** AVAILABLE DATA follows **

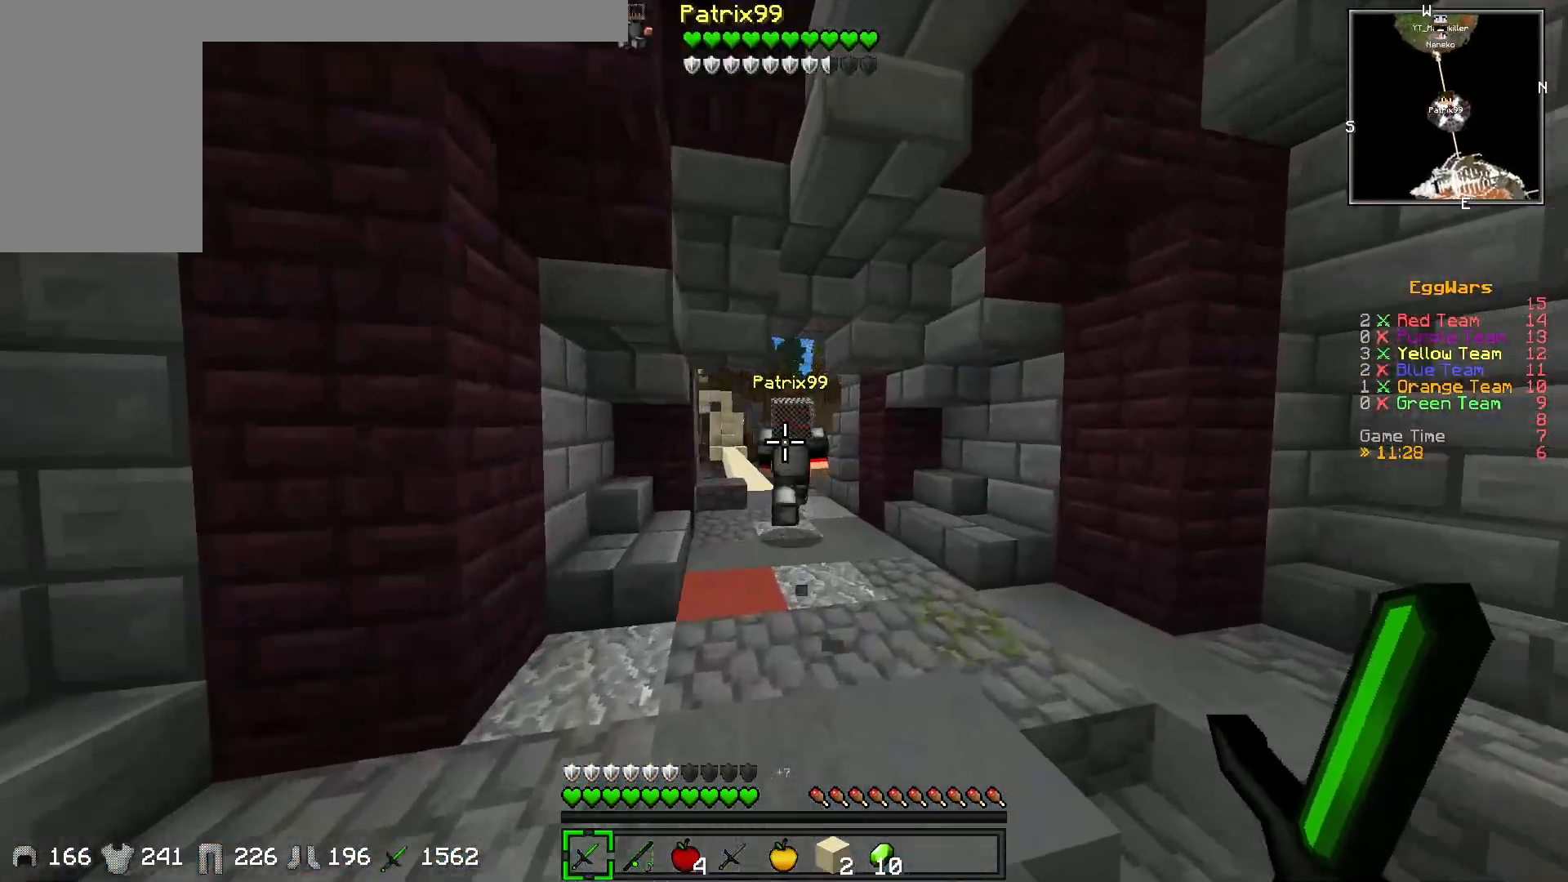
{"keys": ["w"], "events": [[117, "d", "down"], [283, "d", "up"]]}
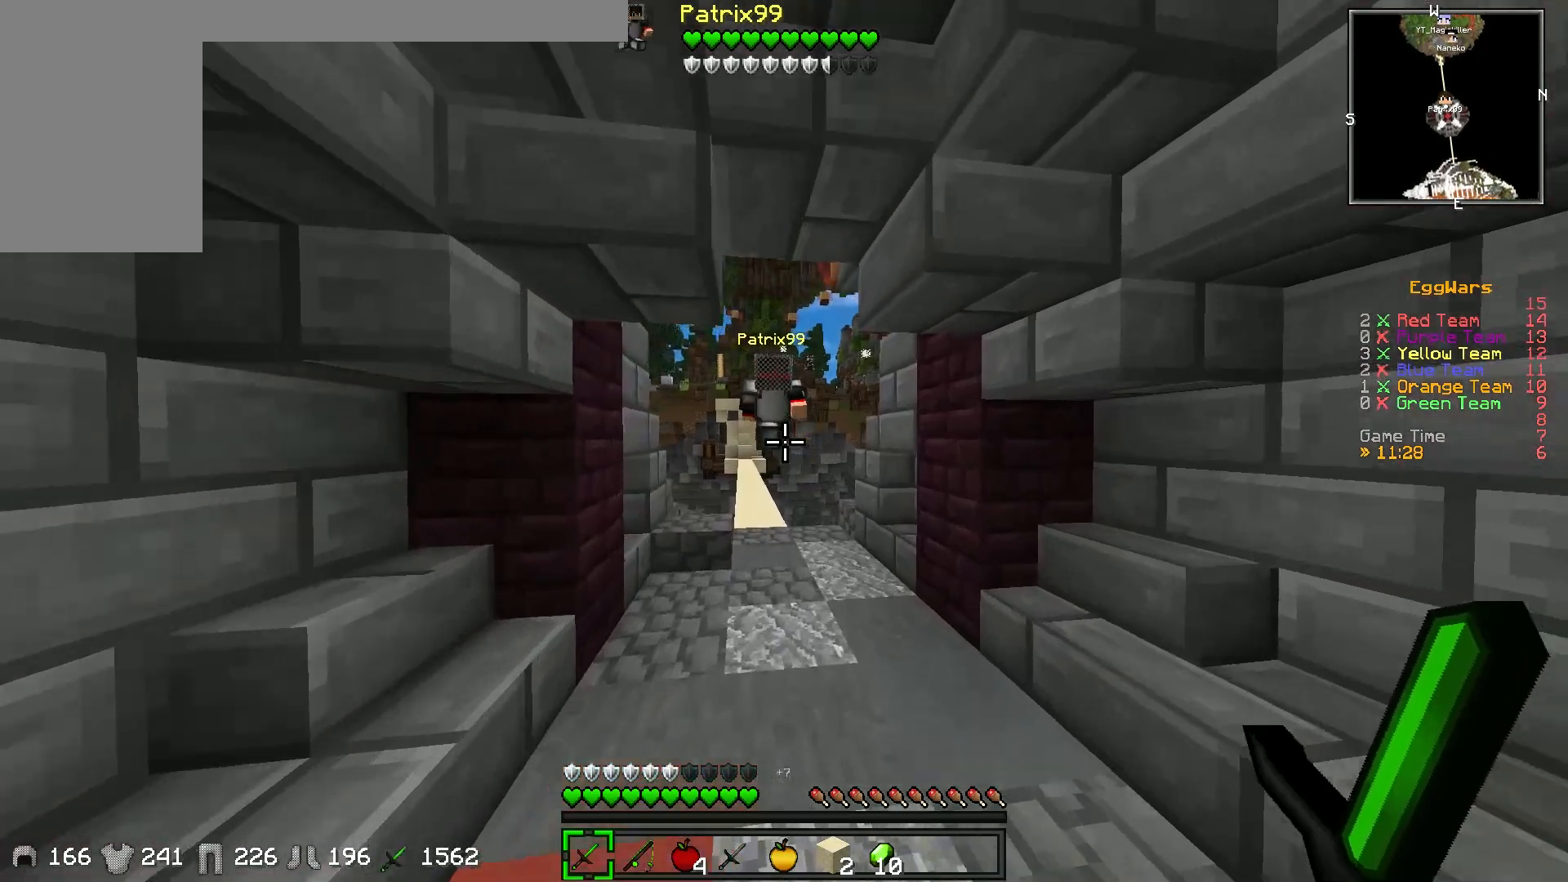
{"keys": ["w"], "events": []}
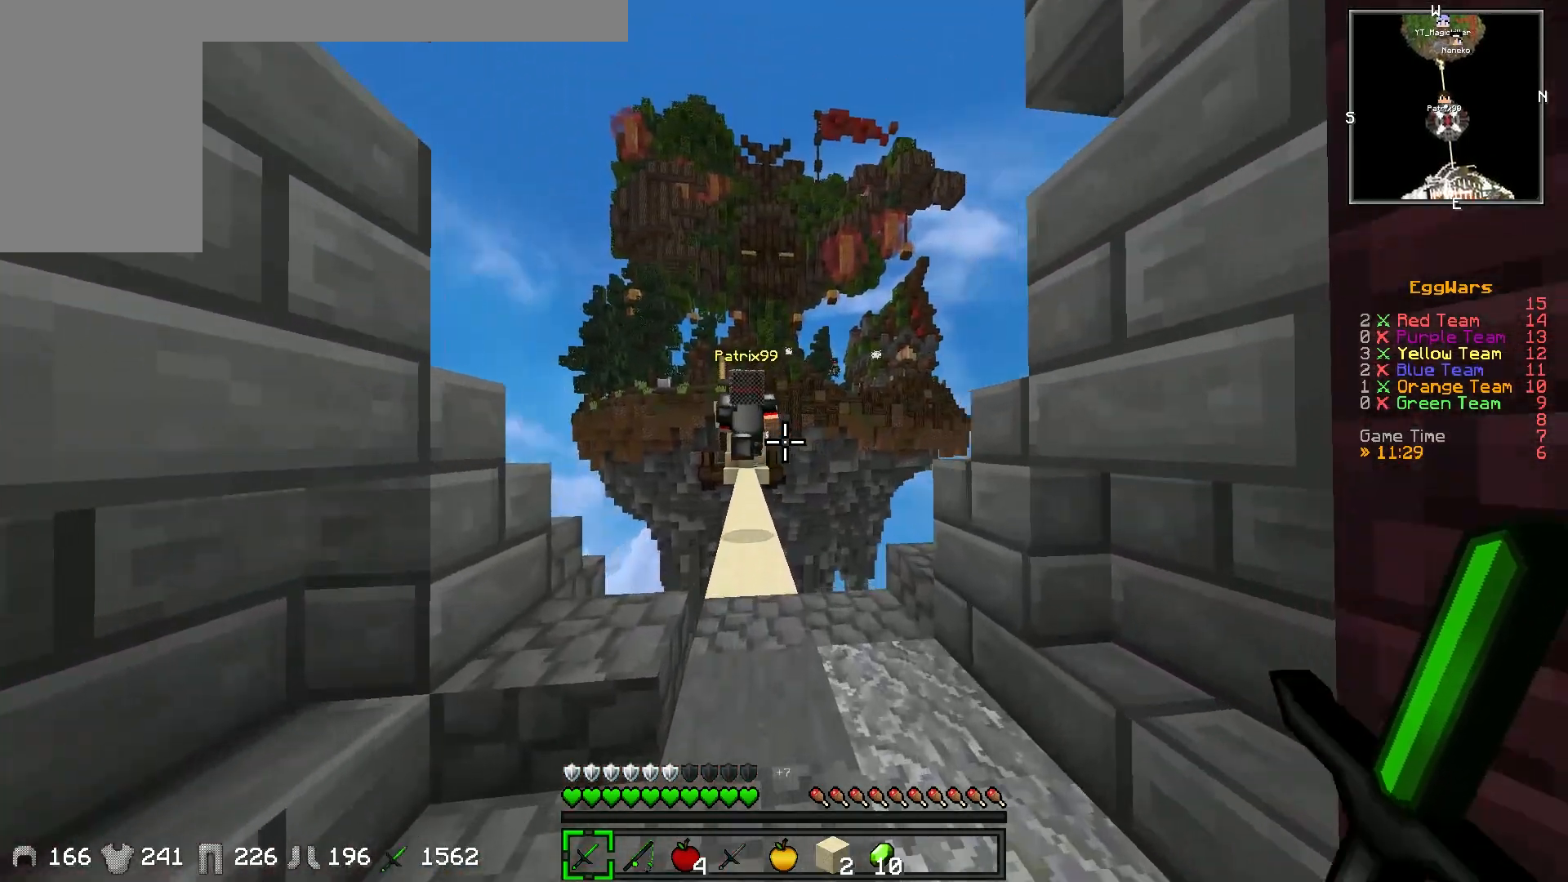
{"keys": ["w"], "events": []}
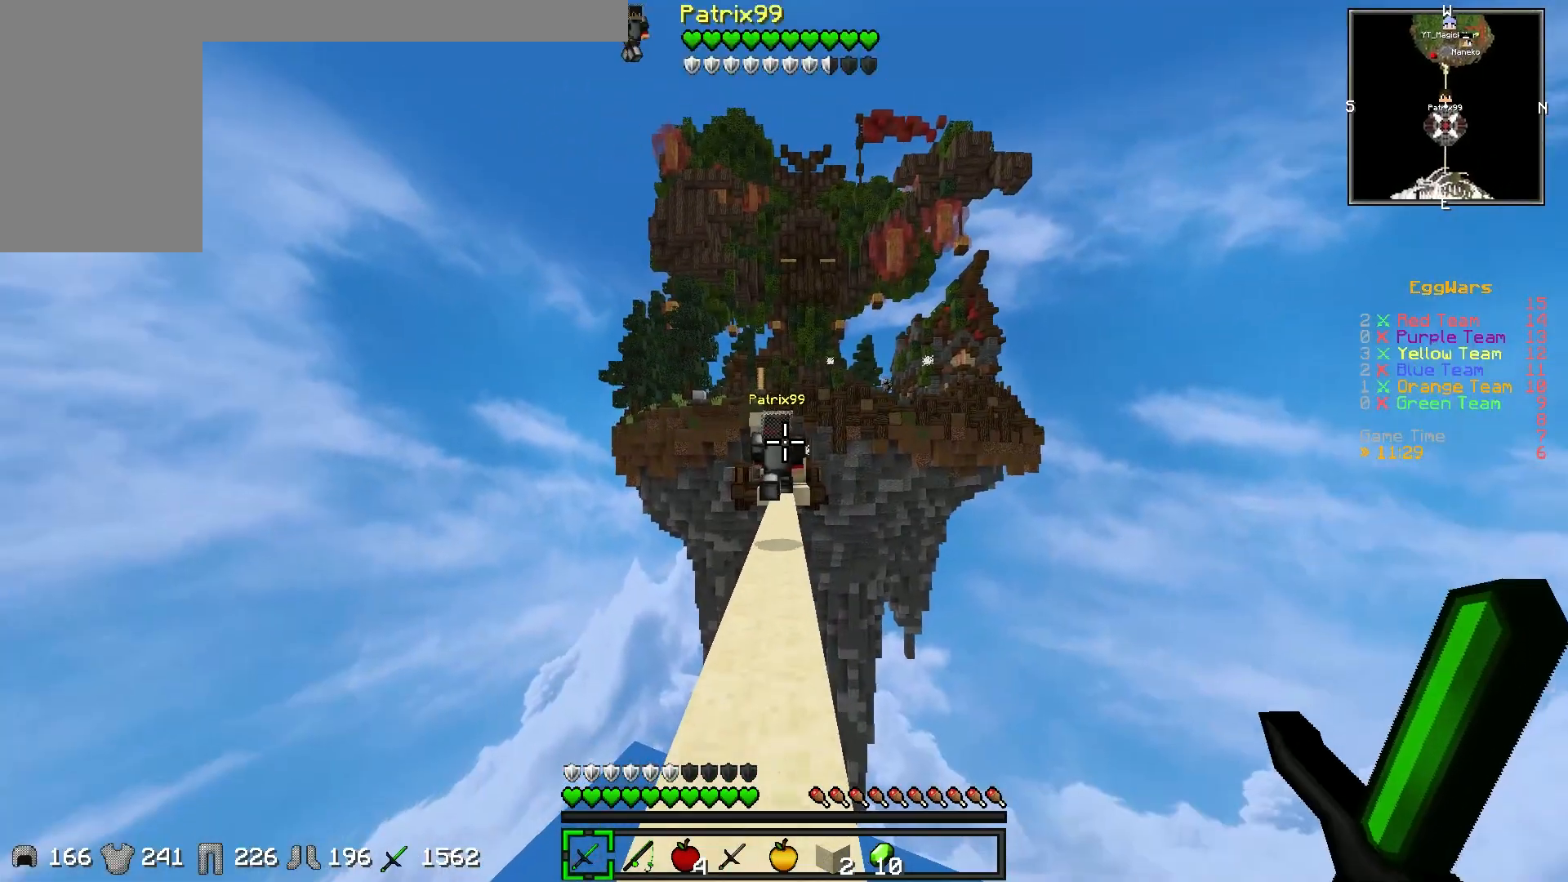
{"keys": ["w"], "events": []}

** End of AVAILABLE DATA **

▶ [REQUIRED WORK] Pictures are to be left out. Otherwise, copy the material above exactly.

▶ [WRITTEN ANSWER]
{"keys": ["w"], "events": [[117, "d", "down"], [283, "d", "up"]]}
{"keys": ["w"], "events": []}
{"keys": ["w"], "events": []}
{"keys": ["w"], "events": []}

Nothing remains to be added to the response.